WHAT IS THE ‘FOURTH INDUSTRIAL REVOLUTION’?
Discussed for a number of years, the notion of the ‘fourth industrial revolution’ gained prominence in 2016 when it was the focal point of that year’s World Economic Forum.
While the first industrial revolution in the late 1700s was characterised by steam and water, the second in the late 1800s by electricity and mass production, and the third in the mid 20th century by electronics and IT, the fourth industrial revolution is described as being based upon cyberphysical systems.
This essentially refers to new technologies that join the physical, digital and biological worlds, encompassing innovations such as AI, robotics, IoT, autonomous vehicles, 3D printing, virtual reality, nanotechnology, smart technology, and more.
In his book on the subject, professor Klaus Schwab – founder and executive chairman of WEF – wrote that these technologies have the potential to connect billions more people to the web, drastically improve the efficiency of business and organisations, and help regenerate the natural environment through better asset management.

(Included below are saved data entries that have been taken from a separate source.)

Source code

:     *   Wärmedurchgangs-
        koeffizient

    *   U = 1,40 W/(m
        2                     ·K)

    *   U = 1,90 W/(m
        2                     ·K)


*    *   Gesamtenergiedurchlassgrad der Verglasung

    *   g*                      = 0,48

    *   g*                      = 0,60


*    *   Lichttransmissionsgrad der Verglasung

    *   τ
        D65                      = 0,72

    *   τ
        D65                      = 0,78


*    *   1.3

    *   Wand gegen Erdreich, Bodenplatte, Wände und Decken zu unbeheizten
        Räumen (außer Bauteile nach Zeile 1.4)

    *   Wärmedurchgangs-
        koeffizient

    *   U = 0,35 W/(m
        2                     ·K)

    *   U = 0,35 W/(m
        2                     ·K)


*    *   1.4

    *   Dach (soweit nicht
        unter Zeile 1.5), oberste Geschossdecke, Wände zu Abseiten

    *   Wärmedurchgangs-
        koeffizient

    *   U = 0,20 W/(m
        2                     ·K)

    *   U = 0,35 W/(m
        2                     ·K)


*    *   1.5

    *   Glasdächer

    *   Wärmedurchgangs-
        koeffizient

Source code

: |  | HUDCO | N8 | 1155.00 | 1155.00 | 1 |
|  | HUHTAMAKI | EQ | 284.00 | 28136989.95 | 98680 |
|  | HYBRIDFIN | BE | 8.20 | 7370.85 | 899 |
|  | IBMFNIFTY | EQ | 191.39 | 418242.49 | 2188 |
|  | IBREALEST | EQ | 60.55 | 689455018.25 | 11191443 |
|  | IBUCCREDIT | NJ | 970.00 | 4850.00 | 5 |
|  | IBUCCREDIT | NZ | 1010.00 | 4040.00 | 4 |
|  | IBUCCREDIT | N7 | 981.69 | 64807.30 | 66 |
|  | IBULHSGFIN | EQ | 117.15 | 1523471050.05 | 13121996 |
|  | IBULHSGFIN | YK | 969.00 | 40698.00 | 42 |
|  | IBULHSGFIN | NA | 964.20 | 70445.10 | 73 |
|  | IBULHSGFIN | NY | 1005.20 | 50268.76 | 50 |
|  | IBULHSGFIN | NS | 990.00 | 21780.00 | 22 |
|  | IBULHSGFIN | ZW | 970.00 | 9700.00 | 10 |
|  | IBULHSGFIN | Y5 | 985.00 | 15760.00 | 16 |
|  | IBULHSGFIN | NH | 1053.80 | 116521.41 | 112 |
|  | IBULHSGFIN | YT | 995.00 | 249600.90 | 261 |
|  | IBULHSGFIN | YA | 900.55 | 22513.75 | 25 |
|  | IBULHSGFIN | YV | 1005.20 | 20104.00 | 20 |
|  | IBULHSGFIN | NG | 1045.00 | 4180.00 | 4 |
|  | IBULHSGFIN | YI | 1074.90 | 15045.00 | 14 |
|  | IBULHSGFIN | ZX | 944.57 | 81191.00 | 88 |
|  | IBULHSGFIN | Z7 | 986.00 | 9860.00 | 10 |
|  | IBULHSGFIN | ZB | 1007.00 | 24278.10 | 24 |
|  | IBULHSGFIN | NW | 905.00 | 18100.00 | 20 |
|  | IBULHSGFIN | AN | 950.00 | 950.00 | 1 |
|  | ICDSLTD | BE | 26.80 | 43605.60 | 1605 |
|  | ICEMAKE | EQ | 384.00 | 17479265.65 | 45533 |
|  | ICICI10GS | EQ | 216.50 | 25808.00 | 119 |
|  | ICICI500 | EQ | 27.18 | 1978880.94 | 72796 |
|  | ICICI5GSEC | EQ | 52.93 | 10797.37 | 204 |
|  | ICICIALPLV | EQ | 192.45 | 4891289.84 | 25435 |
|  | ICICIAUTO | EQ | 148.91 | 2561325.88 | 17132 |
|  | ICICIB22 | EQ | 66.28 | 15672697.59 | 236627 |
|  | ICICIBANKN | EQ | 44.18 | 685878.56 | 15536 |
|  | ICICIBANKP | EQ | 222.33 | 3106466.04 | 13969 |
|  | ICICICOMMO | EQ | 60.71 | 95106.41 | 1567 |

Other advocates have claimed various areas will be affected, including IT security, socio-economic factors and machine safety, among many others.
Some critics, however, have highlighted the risks and dangers involved with such a disruptive wave of new technologies. Among them are the weaponisation of technology, environmental threats due to geoengineering, cyber security, loss of privacy, job security and the polarisation of society.